*** RECORDED INFORMATION Section Begins ***

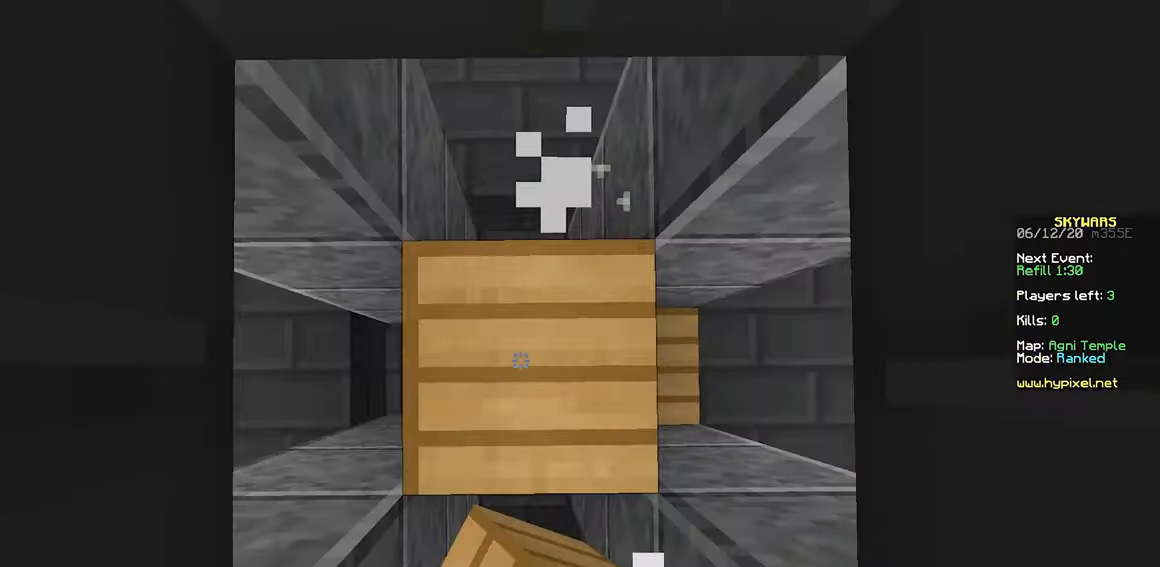
{"keys": [], "mouse": [], "events": [[333, "space", "up"], [500, "mouse_right", "up"]]}
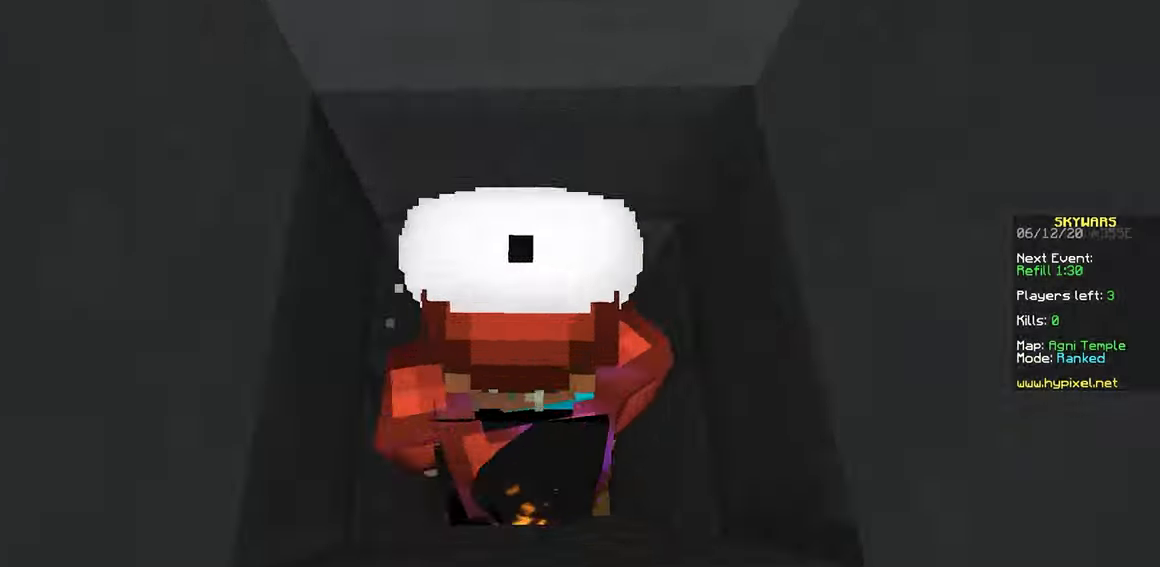
{"keys": [], "mouse": [], "events": []}
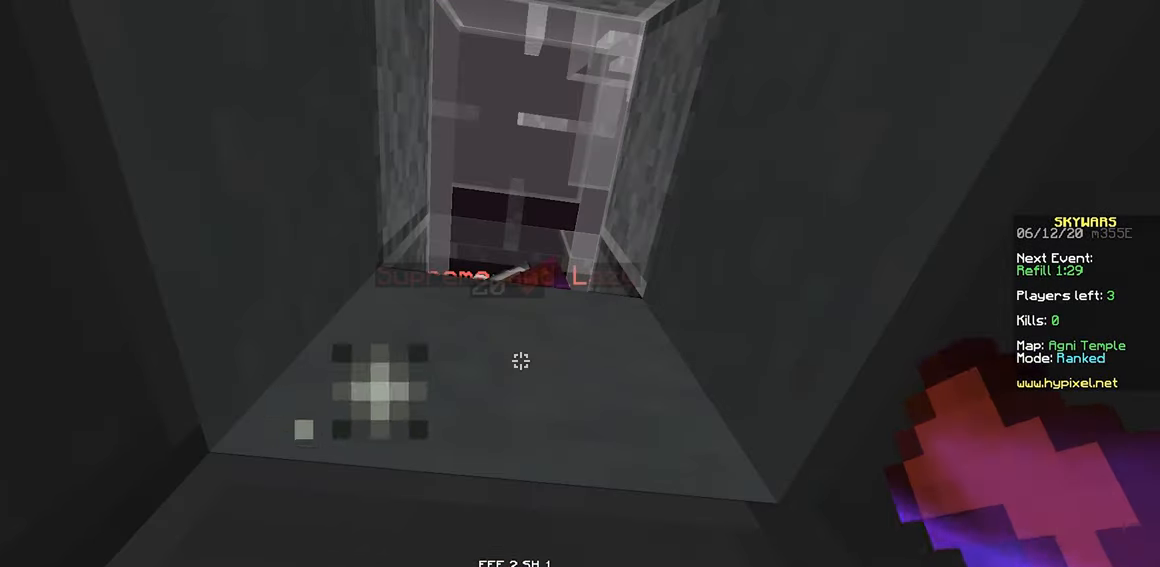
{"keys": ["space"], "mouse": ["left"], "events": [[116, "space", "down"], [266, "mouse_left", "down"], [383, "mouse_left", "up"], [416, "mouse_left", "down"]]}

*** RECORDED INFORMATION Section Ends ***

> [EXERCISE OBJECTIVE]: Give an exact copy of the material, leaving out every picture.

> [ANSWER SPACE]:
{"keys": [], "mouse": [], "events": [[333, "space", "up"], [500, "mouse_right", "up"]]}
{"keys": [], "mouse": [], "events": []}
{"keys": ["space"], "mouse": ["left"], "events": [[116, "space", "down"], [266, "mouse_left", "down"], [383, "mouse_left", "up"], [416, "mouse_left", "down"]]}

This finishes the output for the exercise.